● **Dataset records**:
+++
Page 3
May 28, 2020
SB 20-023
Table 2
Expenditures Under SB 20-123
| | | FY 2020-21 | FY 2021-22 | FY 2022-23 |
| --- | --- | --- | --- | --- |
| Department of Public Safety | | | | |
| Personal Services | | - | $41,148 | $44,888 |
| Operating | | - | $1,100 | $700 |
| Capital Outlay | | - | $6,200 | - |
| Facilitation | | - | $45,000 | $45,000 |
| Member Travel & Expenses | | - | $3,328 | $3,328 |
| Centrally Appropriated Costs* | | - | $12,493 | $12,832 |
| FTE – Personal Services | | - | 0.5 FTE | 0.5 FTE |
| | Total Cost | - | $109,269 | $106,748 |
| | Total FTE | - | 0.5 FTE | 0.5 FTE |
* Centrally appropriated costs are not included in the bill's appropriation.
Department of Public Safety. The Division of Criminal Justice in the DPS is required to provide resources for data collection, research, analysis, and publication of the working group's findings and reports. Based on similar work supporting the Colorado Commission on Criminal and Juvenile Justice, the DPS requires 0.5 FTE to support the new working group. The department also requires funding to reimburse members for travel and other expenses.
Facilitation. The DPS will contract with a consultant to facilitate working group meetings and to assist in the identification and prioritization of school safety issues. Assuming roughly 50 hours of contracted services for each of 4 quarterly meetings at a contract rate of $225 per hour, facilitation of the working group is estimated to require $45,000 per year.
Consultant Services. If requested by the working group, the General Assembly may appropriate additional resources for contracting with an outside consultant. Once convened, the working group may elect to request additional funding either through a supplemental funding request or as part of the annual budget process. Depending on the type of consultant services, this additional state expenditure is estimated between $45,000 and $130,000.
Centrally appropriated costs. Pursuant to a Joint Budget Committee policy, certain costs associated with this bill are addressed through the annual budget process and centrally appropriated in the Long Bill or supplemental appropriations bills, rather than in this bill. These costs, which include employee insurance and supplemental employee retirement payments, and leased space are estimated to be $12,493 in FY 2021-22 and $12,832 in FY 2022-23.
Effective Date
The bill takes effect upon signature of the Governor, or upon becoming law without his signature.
+++
Please give the number of lines above that hold the word "Department", and only that number.

● **Task output**: 2